Let's take a look at annotation consolidation

In [None]:
job_name = "ground-truth-od-demo-2workers-" + str(int(time.time()))

labeling_job_config['LabelingJobName'] = job_name
labeling_job_config['LabelAttributeName'] = job_name
labeling_job_config['HumanTaskConfig']['NumberOfHumanWorkersPerDataObject'] = 2

launch_job(labeling_job_config)

In [None]:
#Inspect output
print_json(BUCKET, "{}/output/{}/manifests/output/output.manifest".format(PREFIX, job_name), N=10)

**Note** Since we have two workers labeling each object, we now have a calculated confidence score.

### Launch Object Detection Labeling Job with Public Workforce

This uses Amazon Mechanical Turk to label our data. In addition to changing the workforce, we need to specify an additional price for each human annotator. There is a recommended list of prices for the different labeling tasks at: https://aws.amazon.com/sagemaker/data-labeling/pricing/

For Object Detection, the suggested price is 3.6c ($) per labeler and data object. More complex labeling such as image segmentation is suggested to be priced at 84c per labeler, due to the increased manual work. Image classification is cheaper at 1.2c.

In [None]:
# Public Workforce (Mechanical Turk) Arn
public_workteam_arn = "arn:aws:sagemaker:{}:394669845002:workteam/public-crowd/default".format(region)
job_name = "ground-truth-od-demo-public-workforce" + str(int(time.time()))

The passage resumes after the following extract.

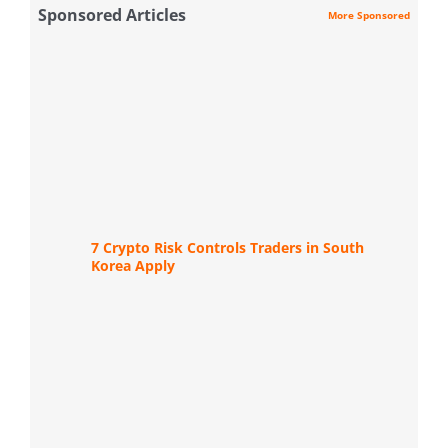
Sponsored Articles
More Sponsored
7 Crypto Risk Controls Traders in South
Korea Apply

labeling_job_config['HumanTaskConfig']['WorkteamArn'] = public_workteam_arn
labeling_job_config['HumanTaskConfig']['PublicWorkforceTaskPrice'] = {
    "AmountInUsd": {
        "Dollars": 0,
        "Cents": 3,
        "TenthFractionsOfACent": 6,
    }
}
# Let's set number of labelers per image to 2
labeling_job_config['HumanTaskConfig']['NumberOfHumanWorkersPerDataObject'] = 2
labeling_job_config['LabelingJobName'] = job_name

launch_job(labeling_job_config)

In [None]:
#Inspect output
print_json(BUCKET, "{}/output/{}/manifests/output/output.manifest".format(PREFIX, job_name), N=3)

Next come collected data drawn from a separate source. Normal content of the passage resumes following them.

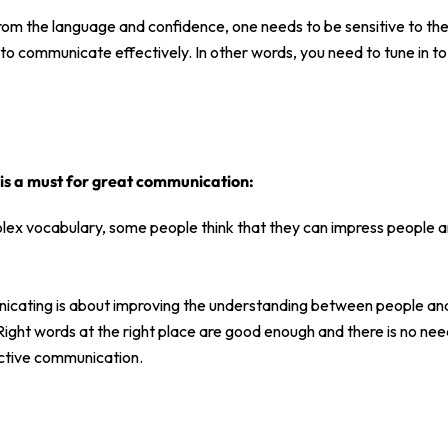
from the language and confidence, one needs to be sensitive to the
to communicate effectively. In other words, you need to tune in to
is a must for great communication:
lex vocabulary, some people think that they can impress people 
nicating is about improving the understanding between people and 
Right words at the right place are good enough and there is no ne
ctive communication.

### Launch Image Segmentation Labeling Job with Private Workforce

Now let's use another type of Labeling, namely pixel by pixel classification.

In [None]:
CLASS_LIST = ["Bird", "Background", "Tree"]
LABEL_FILE = "seg_labels.json"
TEMPLATE='groundtruth-segmentation-template.liquid'

with open(LABEL_FILE, "w") as f:
    json.dump({"labels": [{"label": label} for label in CLASS_LIST]}, f)

task_description = "Create image segments according to available labels"
task_keywords = ["Image", "Segmentation"]
task_title = "Classify pixels according to labels"
job_name = "ground-truth-seg-demo-" + str(int(time.time()))

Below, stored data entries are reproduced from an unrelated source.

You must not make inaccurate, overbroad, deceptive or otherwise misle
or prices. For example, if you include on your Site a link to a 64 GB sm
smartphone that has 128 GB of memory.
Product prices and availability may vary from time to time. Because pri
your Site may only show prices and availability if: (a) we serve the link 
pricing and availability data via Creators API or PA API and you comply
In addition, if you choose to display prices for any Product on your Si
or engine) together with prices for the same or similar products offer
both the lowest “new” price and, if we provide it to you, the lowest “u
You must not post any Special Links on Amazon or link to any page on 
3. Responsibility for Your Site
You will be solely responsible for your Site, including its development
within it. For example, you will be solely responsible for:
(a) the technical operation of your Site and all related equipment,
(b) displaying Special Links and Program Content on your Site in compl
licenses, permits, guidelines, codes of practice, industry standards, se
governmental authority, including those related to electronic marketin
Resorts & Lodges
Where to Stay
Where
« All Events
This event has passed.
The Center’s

template_path = upload_s3(TEMPLATE, BUCKET, "{}/{}".format(PREFIX, job_name))
labels_path = upload_s3(LABEL_FILE, BUCKET, "{}/{}".format(PREFIX, job_name))

# New Lamda pre and post processing functions
prehuman_arn = "arn:aws:lambda:{}:{}:function:PRE-SemanticSegmentation".format(region, "203001061592")
acs_arn = "arn:aws:lambda:{}:{}:function:ACS-SemanticSegmentation".format(region, "203001061592")

labeling_job_config['LabelingJobName'] = job_name
labeling_job_config['LabelAttributeName'] = job_name + '-ref'
labeling_job_config['LabelCategoryConfigS3Uri'] = labels_path
labeling_job_config['HumanTaskConfig']['WorkteamArn'] = private_workteam_arn
try:
    del(labeling_job_config['HumanTaskConfig']['PublicWorkforceTaskPrice']) # Remove price information since we're going to use private workforce
except:
    pass
labeling_job_config['HumanTaskConfig']['TaskDescription'] = task_description
labeling_job_config['HumanTaskConfig']['TaskKeywords'] = task_keywords
labeling_job_config['HumanTaskConfig']['TaskTitle'] = task_title
labeling_job_config['HumanTaskConfig']['NumberOfHumanWorkersPerDataObject'] = 1
labeling_job_config['HumanTaskConfig']['PreHumanTaskLambdaArn'] = prehuman_arn
labeling_job_config['HumanTaskConfig']['AnnotationConsolidationConfig']['AnnotationConsolidationLambdaArn'] = acs_arn
labeling_job_config['HumanTaskConfig']['UiConfig']['UiTemplateS3Uri'] = template_path

launch_job(labeling_job_config)

In [None]:
#Inspect output
print_json(BUCKET, "{}/output/{}/manifests/output/output.manifest".format(PREFIX, job_name), N=1)

In a segmentation job, the output contains a reference to a generated PNG file of the same dimensions of the original image, with labels as pixel values.